Ceremonia

Los ministros iban pasando frente al Rey como si estuvieran en una despedida de soltero, pero nadie les prestaba atención

La promesa de los cargos del nuevo Gobierno me pilló el martes pasado desayunando en un bar. Digamos que era un barrio de clase media baja, es decir, de gente que tiene que hacer esfuerzos para llegar a fin de mes aunque no vive una situación desesperada. Por primera vez en mucho tiempo, hacía frío. Por primera vez se veían abrigos y chaquetones. Y por primera vez, la gente entraba en el bar encogiéndose de hombros y restregándose las manos. Cuando parecía que nos habíamos olvidado del otoño, sumidos como estábamos en ese verano perpetuo que nos achicharra sin piedad a partir de marzo o abril, por fin había aparecido el frío que todos asociamos al mes de noviembre. No sabemos ya por cuánto tiempo, claro está.
━━━━━━━━
TU TAREA
Reescribe el pasaje del texto «Ceremonia» que comienza en "La promesa de" y termina en "tiempo, claro está.", cambiando "martes" por "jueves".

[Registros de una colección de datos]
━━━━━━━━
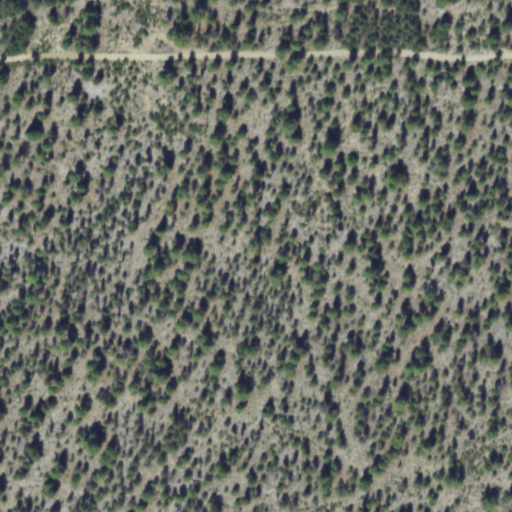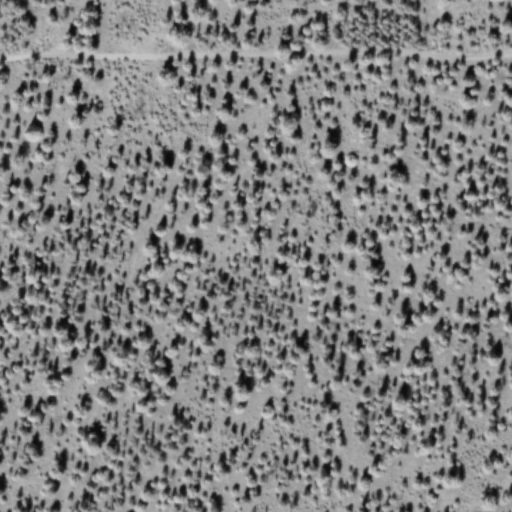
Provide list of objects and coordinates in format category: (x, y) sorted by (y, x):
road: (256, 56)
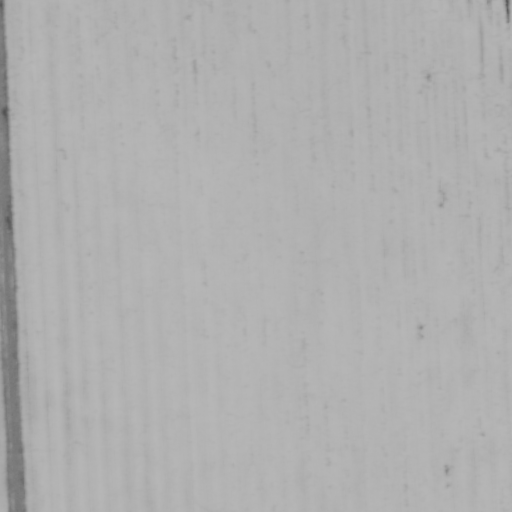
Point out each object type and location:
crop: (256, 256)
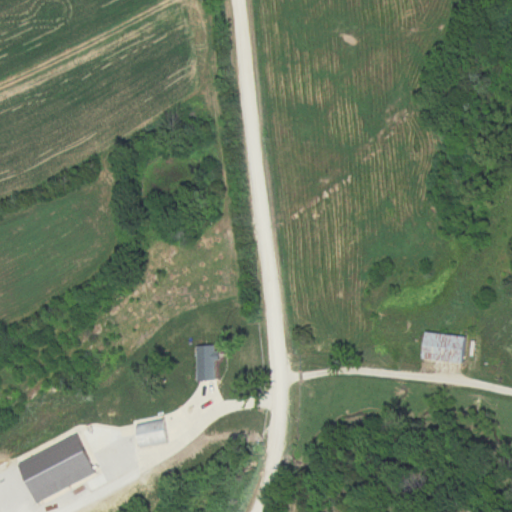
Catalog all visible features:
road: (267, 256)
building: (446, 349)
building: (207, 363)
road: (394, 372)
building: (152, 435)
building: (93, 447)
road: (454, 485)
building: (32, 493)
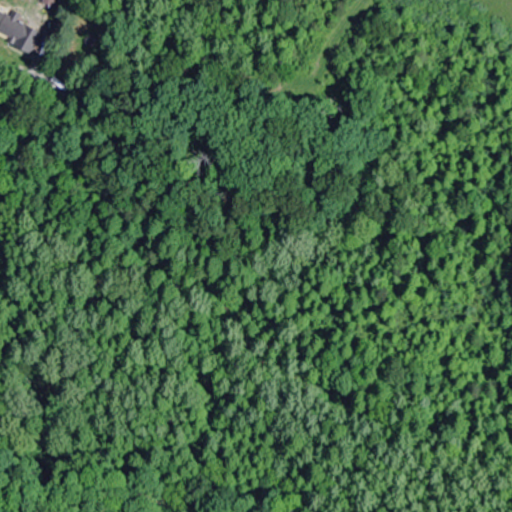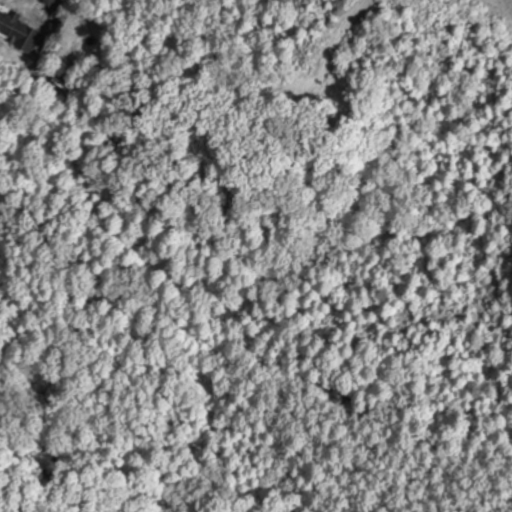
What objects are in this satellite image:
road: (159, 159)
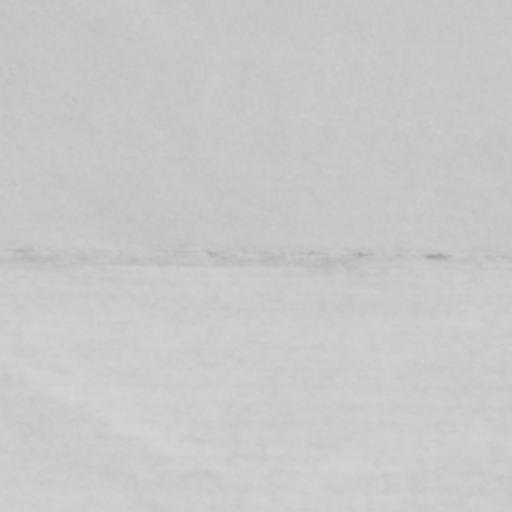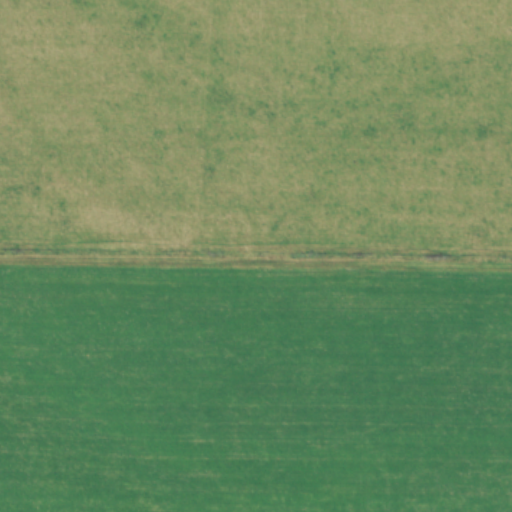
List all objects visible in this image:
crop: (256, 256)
━━━━━━━━
TAREA RESUELTA
La promesa de los cargos del nuevo Gobierno me pilló el jueves pasado desayunando en un bar. Digamos que era un barrio de clase media baja, es decir, de gente que tiene que hacer esfuerzos para llegar a fin de mes aunque no vive una situación desesperada. Por primera vez en mucho tiempo, hacía frío. Por primera vez se veían abrigos y chaquetones. Y por primera vez, la gente entraba en el bar encogiéndose de hombros y restregándose las manos. Cuando parecía que nos habíamos olvidado del otoño, sumidos como estábamos en ese verano perpetuo que nos achicharra sin piedad a partir de marzo o abril, por fin había aparecido el frío que todos asociamos al mes de noviembre. No sabemos ya por cuánto tiempo, claro está.